### Task prompt
In the ActionScript question below, what do pAtlas and pGameData default to when they are not passed?

### Document excerpt
=== Section Start ===

ActionScript – Is It Bad Practice to Resolve Null Arguments to Default Static Variables?

actionscriptdefault valuesmethodsnullparameters

First, let me show you an example (written in ActionScript 3.0):

class GameObject {
    public static function MakeFromName( pName:String,
                                         pAtlas:TextureAtlas = null,
                                         pGameData:Object = null ):GameObject {

        // If these arguments are not passed, they default to the static INSTANCE's 
        // currentAtlas and currentData.
        if (pAtlas == null) pAtlas = GameBaseClass.INSTANCE.currentAtlas; // <--
        if (pGameData == null) pGameData = GameBaseClass.INSTANCE.currentData; // <--

        var theSymbolData:Object = pGameData.symbols[pName];
        var theSymbolTextures:Vector.<Texture> = pAtlas.getTextures( pName );

        var newGO:GameObject = new GameObject();
        newGO.MakeFromData( pName, theSymbolTextures, theSymbolData );

        return newGO;
    }

    // MakeFromData defined somewhere down in the code...

=== Section End ===

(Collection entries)
=== Section Start ===

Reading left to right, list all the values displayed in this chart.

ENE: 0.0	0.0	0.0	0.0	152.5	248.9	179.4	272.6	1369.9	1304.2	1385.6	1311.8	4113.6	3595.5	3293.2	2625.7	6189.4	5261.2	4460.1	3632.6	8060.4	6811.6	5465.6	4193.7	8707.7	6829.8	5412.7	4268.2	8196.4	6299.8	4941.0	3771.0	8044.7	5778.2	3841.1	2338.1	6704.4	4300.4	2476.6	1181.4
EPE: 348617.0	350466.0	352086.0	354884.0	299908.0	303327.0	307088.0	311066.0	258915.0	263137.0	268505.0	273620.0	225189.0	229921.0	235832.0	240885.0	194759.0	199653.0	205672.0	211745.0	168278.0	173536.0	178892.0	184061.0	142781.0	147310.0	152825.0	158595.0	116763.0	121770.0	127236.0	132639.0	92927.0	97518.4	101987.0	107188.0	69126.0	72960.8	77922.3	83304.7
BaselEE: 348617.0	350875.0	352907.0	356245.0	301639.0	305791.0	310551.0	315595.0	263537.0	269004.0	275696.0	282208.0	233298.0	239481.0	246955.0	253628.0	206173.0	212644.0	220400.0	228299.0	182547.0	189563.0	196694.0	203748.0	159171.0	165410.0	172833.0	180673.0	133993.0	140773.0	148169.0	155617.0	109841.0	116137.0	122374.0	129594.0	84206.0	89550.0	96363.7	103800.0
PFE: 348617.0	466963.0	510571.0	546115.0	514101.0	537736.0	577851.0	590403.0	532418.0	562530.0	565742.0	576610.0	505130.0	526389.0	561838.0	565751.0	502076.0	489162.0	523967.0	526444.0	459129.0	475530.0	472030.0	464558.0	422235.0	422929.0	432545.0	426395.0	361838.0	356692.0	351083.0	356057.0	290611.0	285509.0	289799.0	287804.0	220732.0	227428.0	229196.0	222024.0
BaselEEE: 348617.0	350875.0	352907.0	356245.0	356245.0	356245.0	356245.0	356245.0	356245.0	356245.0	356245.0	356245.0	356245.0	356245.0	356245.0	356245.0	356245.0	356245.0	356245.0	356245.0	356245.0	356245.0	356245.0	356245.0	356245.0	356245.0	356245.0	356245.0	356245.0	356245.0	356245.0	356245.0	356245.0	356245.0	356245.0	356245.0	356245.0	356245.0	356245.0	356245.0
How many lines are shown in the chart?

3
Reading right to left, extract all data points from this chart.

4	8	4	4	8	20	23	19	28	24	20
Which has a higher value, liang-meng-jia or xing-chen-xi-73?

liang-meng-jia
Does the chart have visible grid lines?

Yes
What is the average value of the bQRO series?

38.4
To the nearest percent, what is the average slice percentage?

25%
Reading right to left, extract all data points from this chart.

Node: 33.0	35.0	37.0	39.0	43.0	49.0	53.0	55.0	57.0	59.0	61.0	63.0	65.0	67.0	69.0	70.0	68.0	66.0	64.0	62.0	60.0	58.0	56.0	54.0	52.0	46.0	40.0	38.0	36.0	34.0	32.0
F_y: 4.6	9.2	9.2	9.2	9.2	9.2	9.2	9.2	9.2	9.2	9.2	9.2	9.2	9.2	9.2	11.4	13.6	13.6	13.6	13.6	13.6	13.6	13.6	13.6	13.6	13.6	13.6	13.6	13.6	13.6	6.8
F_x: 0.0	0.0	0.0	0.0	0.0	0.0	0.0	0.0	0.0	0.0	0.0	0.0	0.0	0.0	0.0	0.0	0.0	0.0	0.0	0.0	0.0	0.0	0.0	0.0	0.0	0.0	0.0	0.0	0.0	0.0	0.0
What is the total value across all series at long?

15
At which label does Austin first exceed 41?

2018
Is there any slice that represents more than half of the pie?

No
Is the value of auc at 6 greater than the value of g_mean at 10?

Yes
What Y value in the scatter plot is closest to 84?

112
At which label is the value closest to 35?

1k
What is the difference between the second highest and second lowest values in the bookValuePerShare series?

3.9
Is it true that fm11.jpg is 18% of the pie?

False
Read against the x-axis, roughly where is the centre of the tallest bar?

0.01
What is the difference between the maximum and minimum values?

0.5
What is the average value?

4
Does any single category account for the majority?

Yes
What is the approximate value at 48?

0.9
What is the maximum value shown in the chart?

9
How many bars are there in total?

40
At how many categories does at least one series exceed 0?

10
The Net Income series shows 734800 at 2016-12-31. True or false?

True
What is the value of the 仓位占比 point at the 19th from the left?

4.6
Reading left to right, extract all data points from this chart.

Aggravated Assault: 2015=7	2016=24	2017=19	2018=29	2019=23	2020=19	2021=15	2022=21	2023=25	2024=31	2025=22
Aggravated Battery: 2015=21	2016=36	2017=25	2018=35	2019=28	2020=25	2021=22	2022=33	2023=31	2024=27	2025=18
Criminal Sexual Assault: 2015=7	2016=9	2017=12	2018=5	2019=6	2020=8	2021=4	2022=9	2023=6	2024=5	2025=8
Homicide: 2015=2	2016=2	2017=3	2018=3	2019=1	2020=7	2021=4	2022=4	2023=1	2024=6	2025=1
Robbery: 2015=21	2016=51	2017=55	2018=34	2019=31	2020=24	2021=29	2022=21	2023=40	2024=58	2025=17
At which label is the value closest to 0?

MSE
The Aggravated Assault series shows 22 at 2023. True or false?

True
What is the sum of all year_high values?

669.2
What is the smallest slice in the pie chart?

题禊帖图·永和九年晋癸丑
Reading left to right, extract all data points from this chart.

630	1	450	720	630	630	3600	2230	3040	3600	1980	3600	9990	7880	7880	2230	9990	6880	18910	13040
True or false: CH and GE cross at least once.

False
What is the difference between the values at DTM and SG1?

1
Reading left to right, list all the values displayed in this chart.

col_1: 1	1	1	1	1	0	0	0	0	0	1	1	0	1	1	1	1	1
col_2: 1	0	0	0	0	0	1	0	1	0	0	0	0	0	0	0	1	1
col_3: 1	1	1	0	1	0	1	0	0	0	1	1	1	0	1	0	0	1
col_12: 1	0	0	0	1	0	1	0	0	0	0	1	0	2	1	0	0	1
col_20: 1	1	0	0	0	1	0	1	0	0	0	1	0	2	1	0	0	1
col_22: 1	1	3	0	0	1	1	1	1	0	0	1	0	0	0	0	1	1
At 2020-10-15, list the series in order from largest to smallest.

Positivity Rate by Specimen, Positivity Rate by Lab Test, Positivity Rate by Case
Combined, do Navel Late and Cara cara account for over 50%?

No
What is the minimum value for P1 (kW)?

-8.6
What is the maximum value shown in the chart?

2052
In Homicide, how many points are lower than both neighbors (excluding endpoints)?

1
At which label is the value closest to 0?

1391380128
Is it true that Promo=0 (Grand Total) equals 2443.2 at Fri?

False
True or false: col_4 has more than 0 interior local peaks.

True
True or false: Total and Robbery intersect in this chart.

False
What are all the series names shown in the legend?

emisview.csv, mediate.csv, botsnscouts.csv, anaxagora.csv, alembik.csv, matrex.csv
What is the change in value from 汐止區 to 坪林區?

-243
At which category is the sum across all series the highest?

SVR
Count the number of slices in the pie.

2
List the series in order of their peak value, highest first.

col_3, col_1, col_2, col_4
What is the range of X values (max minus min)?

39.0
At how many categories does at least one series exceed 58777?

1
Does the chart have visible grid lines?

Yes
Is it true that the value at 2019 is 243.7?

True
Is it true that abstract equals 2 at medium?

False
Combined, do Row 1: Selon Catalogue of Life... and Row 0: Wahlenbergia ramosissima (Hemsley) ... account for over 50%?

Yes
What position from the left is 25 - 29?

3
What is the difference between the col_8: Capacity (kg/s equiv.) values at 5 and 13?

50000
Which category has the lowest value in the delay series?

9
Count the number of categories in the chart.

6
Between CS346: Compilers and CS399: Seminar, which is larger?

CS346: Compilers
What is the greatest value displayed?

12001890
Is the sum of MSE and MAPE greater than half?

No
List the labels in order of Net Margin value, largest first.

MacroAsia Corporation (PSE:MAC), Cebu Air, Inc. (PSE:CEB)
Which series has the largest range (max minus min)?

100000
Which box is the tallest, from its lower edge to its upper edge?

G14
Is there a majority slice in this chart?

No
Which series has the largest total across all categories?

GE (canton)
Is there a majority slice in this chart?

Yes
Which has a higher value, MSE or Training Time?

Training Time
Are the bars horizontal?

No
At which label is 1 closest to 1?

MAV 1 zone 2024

=== Section End ===

### Answer to the exercise
They default to the static INSTANCE's currentAtlas and currentData.